Engineered Wood Products

In addition to dimension lumber, a wide variety of engineered wood products (EWPs) are manufactured for use in wood-frame house construction. These products can provide equivalent or superior performance to dimension lumber, and are typically manufactured using less wood from small, fast-growing trees. EWPs make better use of forest resources. A description of the various types which are available follows. EWPs include products such as glue-laminated timber, wood I-joists and structural composite lumber.

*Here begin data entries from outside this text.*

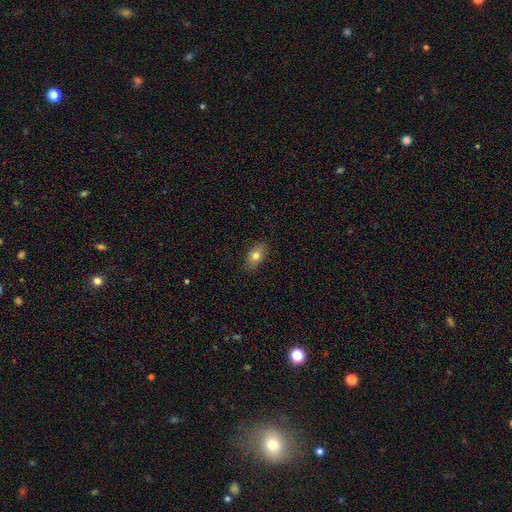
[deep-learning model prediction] smooth-or-featured: smooth: 77% | featured or disk: 14% | star or artifact: 9%
  how-rounded: in between: 85% | round: 11% | cigar-shaped: 4%
  merging: none: 86% | minor disturbance: 11% | major disturbance: 2% | merger: 1%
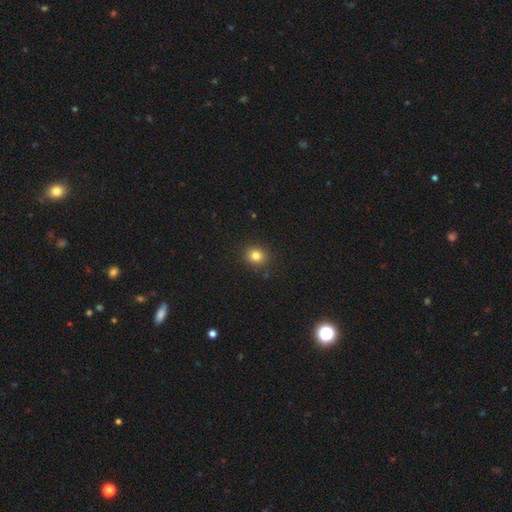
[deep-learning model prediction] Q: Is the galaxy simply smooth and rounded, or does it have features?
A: smooth — 81%.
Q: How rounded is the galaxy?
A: round — 80%.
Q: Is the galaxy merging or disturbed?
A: none — 90%.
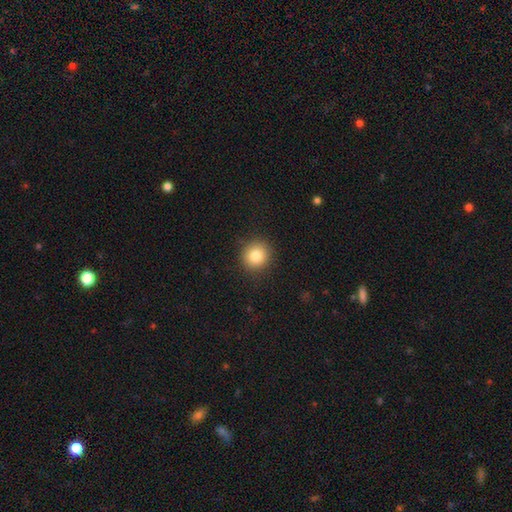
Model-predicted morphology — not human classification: Q: Smooth or featured?
A: smooth (83%); runner-up: star or artifact (10%)
Q: How rounded?
A: round (90%); runner-up: in between (9%)
Q: Merging?
A: none (89%); runner-up: minor disturbance (7%)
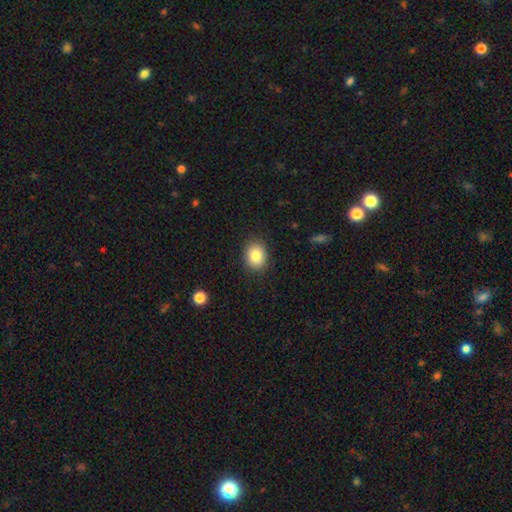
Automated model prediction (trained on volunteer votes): Smooth or featured: smooth — 84% (star or artifact — 9%)
How rounded: round — 51% (in between — 48%)
Merging: none — 88% (minor disturbance — 8%)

Dimension lumber and other wood products are often combined in the manufacture of EWPs using glue or mechanical fasteners or both. The most common example is the engineered pitched-roof truss. Less common, but of increasing application, is the parallel-chord truss with metal or wood webs. Wood I-joists consisting of lumber flanges and plywood, wafer-board or oriented strandboard webs are also being used more frequently (Fig. 28).

All these products provide greater flexibility in design by virtue of their larger spans and their capability to house services. In addition, when used for the roof structure, they can accommodate higher insulation levels.

Parallel chord trusses and wood I-joist.

metal web

Parallel chord trusses and wood I-joist.

metal web

Structural Composite Lumber

Structural composite lumber is a subset of EWPs which includes products such as laminated veneer lumber (LVL) and parallel strand lumber (PSL).

Laminated veneer lumber consists of thin veneer panels laid parallel to each other, coated with a waterproof adhesive, and bonded by heat and pressure. Available in a wide variety of sizes and strengths, LVL may be cut into desired lengths for use as beams, columns, headers (lintels), joists, and as flanges in wood I-beams.

Parallel strand lumber is manufactured using thin veneer panels cut into narrow strips and then bonded together using a process similar to LVL. Members are available in a variety of widths, depths and lengths, and are primarily used as beams, columns and headers.

Finger-jointed studs are an alternative to milled lumber.